BOŞ BASIN TOPLANTISINI BIRAK KAPALI SAVUNMA AÇMA ÇALIŞ – SERDAR ALİ ÇELİKLER / MİLLİYET
Maç öncesi basın toplantısında aklınca ben de dahil Fenerbahçeli gazeteci ve yorumcularla dalga geçen Vitor Pereira, hemşehrisi Pedro Martins’in Olympiakos’u karşısında denize döküldü. Maçlardan sonra “Takım ruhu” – “Önemli olan takım dinamiği” gibi 2 tane ezberlenmiş cümleden başka bir şey kurmayan Vitor Hoca’ya soralım, belki bir gün yine bizimle dalga geçmek ister de arada yanıt verir:
‘TAKIM RUHU…’
Sivasspor – Başakşehir ve Olympiakos. 3 tane sert- sıkı savunma yapan takım da seni zorladı. İkisi yendi biriyle de berabere kaldın. Kapalı savunmalara karşı ne gibi bir oyun farklılığın; senin deyiminle “takım dinamiğin” olacak? • Geçen sene göbekten çok delinen F.Bahçe’yi tespit edip 3 stoperli dizilişe döndün ve ben de bu konuda seni övdüm. Dün göbekten delik deşik ettiler takımını, devreye 1-0 geride girmek büyük şanstı. Kim’in önüne bir dalgakıran daha koymak ve Gustavo’yu daha geride tutup orta alana misal Zajc’ı alıp 3-5-2’ye bile dönmeyi neden düşünmedin? Yoksa “takım ruhu” sadece 3-4-3’de mi oluyor?
‘KİMSE MESUT ÖZİL HASTA MASALINI ANLATMASIN’
3 metrelik Oly stoperlerinin ve ön liberolarının içinde Rossi ve Pelkas ne yapabilirdi? Biri fazla değil miydi? Pelkas 10 numara oynasa, Enner – Berisha çift forveti ile 3-4-1-2 başlasan seni kınarlar mıydı? “Bazı gazeteciler bazı futbolcuları daha çok seviyor, ondan o sevdikleri futbolcu oynasın istiyor” diye aklınca Rıdvan Dilmen’in Mesut eleştirilerini ‘sevgi’ye – ‘ilişki’ye bağladın. Peki sen neden Mesut’u bir türlü sevemiyorsun? Porto’daki James Rodriguez, 6 yıl evvelki RvP krizleri gibi bir de Mesut krizi mi istiyorsun? Kimse aklımızla dalga geçip Mesut’un hasta olduğu masalını anlatmasın.

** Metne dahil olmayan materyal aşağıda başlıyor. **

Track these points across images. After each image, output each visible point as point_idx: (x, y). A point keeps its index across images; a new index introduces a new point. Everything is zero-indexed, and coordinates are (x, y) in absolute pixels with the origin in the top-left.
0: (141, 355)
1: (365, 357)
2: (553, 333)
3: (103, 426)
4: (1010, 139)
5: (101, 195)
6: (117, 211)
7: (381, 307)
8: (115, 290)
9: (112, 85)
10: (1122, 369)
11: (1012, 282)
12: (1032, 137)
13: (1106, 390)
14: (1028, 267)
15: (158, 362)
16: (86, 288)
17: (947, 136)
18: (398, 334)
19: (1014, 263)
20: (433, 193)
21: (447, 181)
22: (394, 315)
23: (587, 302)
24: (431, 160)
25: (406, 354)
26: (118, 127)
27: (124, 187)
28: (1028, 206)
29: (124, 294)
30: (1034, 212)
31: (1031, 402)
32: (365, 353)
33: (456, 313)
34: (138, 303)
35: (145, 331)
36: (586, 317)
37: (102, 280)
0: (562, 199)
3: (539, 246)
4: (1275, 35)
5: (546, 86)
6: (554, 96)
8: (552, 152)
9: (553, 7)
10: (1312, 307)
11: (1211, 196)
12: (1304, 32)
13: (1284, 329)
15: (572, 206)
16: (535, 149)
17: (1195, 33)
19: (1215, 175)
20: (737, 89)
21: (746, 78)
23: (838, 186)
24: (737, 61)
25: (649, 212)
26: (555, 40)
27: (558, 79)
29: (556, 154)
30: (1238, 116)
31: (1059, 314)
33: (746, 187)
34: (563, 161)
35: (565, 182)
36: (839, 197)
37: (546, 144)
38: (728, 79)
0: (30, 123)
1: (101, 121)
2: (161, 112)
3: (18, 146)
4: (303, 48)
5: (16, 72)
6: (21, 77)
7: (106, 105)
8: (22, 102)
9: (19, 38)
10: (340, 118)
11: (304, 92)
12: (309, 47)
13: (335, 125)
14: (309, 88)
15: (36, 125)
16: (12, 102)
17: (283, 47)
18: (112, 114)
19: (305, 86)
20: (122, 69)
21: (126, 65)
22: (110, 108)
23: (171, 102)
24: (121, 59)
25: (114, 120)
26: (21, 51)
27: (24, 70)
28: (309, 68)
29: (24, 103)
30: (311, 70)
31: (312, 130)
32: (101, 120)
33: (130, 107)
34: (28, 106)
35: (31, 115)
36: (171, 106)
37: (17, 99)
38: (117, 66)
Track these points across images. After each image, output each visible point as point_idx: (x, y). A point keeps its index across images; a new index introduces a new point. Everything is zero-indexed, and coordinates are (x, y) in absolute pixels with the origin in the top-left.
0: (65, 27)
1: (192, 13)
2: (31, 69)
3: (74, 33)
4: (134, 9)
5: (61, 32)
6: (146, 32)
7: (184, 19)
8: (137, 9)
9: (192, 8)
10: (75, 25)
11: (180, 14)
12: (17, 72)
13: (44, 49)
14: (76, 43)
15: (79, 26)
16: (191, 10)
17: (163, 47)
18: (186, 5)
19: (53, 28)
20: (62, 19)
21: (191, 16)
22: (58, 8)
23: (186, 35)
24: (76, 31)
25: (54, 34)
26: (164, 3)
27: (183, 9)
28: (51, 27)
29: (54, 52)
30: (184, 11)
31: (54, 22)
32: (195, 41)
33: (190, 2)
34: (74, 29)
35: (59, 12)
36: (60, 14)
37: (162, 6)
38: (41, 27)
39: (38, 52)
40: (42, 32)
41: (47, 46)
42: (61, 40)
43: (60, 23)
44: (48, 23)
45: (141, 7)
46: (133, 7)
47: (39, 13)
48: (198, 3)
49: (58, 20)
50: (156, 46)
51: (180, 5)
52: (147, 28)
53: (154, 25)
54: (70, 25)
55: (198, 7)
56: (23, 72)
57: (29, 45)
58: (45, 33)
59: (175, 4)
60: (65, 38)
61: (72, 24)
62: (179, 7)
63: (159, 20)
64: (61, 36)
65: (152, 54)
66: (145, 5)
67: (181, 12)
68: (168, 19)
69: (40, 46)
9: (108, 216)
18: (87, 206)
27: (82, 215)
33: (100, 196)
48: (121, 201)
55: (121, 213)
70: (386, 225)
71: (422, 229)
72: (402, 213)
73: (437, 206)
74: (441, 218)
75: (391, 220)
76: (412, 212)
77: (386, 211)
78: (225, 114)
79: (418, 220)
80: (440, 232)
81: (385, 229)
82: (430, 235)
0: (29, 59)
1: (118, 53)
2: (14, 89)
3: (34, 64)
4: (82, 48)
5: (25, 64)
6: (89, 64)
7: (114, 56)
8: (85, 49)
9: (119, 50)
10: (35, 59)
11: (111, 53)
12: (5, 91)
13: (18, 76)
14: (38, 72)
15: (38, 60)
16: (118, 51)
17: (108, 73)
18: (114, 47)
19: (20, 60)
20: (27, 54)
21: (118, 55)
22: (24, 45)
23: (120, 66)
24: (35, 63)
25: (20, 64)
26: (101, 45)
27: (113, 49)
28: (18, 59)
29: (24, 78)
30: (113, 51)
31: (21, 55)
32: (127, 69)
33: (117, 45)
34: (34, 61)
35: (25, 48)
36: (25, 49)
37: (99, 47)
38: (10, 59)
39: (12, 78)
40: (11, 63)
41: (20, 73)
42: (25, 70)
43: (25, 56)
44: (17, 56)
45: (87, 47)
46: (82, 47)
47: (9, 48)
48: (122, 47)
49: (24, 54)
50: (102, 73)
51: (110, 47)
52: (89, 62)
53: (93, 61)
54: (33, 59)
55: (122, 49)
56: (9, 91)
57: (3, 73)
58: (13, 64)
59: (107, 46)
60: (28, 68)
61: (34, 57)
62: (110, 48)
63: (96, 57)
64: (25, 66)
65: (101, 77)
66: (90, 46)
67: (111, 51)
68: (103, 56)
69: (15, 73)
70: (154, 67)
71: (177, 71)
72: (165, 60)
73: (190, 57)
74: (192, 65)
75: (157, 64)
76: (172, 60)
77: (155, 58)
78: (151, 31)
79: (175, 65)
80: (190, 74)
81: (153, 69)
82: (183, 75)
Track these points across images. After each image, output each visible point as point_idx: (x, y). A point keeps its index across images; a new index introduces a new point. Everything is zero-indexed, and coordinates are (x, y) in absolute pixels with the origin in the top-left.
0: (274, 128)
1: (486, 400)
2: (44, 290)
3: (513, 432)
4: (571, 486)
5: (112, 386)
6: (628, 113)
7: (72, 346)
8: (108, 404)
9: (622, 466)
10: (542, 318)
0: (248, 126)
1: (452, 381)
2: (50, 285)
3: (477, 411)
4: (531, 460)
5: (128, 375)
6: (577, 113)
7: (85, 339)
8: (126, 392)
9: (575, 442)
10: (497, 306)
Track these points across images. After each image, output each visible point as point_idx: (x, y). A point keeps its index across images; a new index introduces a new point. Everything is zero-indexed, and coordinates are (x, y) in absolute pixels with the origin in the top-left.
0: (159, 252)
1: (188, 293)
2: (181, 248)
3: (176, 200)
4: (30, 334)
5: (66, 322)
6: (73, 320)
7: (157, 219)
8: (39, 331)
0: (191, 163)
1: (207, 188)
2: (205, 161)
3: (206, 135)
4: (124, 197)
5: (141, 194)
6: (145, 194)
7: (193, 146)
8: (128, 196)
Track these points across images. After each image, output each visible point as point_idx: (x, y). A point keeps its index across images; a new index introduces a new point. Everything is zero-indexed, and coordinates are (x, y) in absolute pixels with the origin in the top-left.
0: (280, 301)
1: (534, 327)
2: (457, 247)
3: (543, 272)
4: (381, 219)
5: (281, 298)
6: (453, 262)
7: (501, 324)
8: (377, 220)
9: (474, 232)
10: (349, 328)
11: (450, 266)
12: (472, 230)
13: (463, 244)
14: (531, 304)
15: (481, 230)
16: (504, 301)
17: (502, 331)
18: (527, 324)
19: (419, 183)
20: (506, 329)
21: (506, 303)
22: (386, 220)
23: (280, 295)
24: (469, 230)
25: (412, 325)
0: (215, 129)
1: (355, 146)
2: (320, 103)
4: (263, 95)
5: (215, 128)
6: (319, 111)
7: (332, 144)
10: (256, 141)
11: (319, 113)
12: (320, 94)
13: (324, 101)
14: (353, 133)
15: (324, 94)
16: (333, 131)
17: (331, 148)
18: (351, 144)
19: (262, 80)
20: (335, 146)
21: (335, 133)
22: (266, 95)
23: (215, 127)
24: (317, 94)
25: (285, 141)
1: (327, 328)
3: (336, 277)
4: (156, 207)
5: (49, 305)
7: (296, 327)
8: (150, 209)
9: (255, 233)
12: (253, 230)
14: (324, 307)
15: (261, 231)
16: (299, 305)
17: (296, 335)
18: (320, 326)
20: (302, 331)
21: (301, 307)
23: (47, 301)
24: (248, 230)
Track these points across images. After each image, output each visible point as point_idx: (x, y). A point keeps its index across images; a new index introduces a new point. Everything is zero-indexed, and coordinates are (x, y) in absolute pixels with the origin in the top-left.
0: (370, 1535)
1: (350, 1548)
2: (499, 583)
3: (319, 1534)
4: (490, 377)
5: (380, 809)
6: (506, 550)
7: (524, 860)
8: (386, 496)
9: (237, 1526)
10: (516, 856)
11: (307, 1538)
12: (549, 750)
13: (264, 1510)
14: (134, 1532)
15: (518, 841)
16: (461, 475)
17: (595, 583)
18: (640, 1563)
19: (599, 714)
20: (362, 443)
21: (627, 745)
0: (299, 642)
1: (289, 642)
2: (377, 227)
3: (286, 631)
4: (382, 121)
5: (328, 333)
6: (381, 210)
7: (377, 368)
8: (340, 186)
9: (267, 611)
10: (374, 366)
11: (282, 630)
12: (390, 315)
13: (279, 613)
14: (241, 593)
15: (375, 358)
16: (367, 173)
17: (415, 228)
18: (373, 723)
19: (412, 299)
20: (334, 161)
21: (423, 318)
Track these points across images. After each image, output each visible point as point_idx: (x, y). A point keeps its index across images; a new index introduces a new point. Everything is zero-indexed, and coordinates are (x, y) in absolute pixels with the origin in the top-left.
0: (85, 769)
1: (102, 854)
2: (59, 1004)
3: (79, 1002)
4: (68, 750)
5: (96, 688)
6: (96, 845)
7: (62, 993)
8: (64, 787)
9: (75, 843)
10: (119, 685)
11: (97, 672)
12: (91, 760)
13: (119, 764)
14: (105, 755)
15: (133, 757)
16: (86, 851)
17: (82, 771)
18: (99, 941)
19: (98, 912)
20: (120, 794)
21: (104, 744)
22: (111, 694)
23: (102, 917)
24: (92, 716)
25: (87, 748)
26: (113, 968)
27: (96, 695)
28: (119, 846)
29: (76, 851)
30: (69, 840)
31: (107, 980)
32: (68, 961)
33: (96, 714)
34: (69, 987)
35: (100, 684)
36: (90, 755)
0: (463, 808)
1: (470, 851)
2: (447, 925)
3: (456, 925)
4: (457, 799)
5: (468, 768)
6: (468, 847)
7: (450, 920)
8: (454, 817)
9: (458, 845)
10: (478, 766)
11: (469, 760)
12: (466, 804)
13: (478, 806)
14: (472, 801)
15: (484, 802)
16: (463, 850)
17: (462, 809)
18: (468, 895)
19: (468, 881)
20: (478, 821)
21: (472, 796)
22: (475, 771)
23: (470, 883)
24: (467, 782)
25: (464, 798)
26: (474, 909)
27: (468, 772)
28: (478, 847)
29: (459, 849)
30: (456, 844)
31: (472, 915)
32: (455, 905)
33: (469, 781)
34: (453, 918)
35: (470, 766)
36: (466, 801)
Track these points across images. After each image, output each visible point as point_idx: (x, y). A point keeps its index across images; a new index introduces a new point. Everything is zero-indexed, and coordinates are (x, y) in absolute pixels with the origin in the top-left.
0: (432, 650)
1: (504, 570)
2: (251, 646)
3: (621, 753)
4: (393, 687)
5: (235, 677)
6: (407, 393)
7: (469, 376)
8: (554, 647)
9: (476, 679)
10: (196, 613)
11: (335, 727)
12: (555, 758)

‘TAKTİKSEL BİR ŞEYLER DUYALIM’
Kapalı savunmalara karşı ya yetenekle adam eksiltmek lazım ya da hızlı packing paslar atmak lazım. 2. devreye tempolu başlamak istedin ama Attila’nın Pelkas’a; Ferdi’nin Novak’a verdiği 2 packing pasın haricinde bir örnek göremedik. Ekim milli arasında kapalı savunma aşma çalışmaları yaptırdığında basınla da paylaş. Paylaş ki “takım ruhu” cümlesi dışında taktiksel bir şeyler duyalım senden.
‘MİLLİ ARA GELECEĞİ İÇİN ÖNEMLİ’
Pedro Martins’in Oly’si Fenerbahçe taraftarından da alkışı hak edip aldı. Masouras maçın adamıydı ama geçen yıl gündeme geldiğinde Erol Bulut’un istemediği Tiquinho Soares mükemmel oynadı. Kim’i bu kadar etkisiz ilk kez gördük. F.Bahçe’nin hocası faydasız, kendisini destekleyenler de dahil basın mensuplarını kaybetmek gibi bir sonuç doğuracak gereksiz basın toplantıları düzenlemek yerine kapalı savunmaları aşma çalışmaları yapmalı. Yoksa Antwerp de Frankfurt da burada derinde bekleyip hızlı çıkacaklar ve onlar da kazanacaklar. Ligde de en eç 3 haftaya bu tip takımlar F.Bahçe’yi yenmeye başlar. Bu milli ara Vitor Hocanın geleceği için de önemli.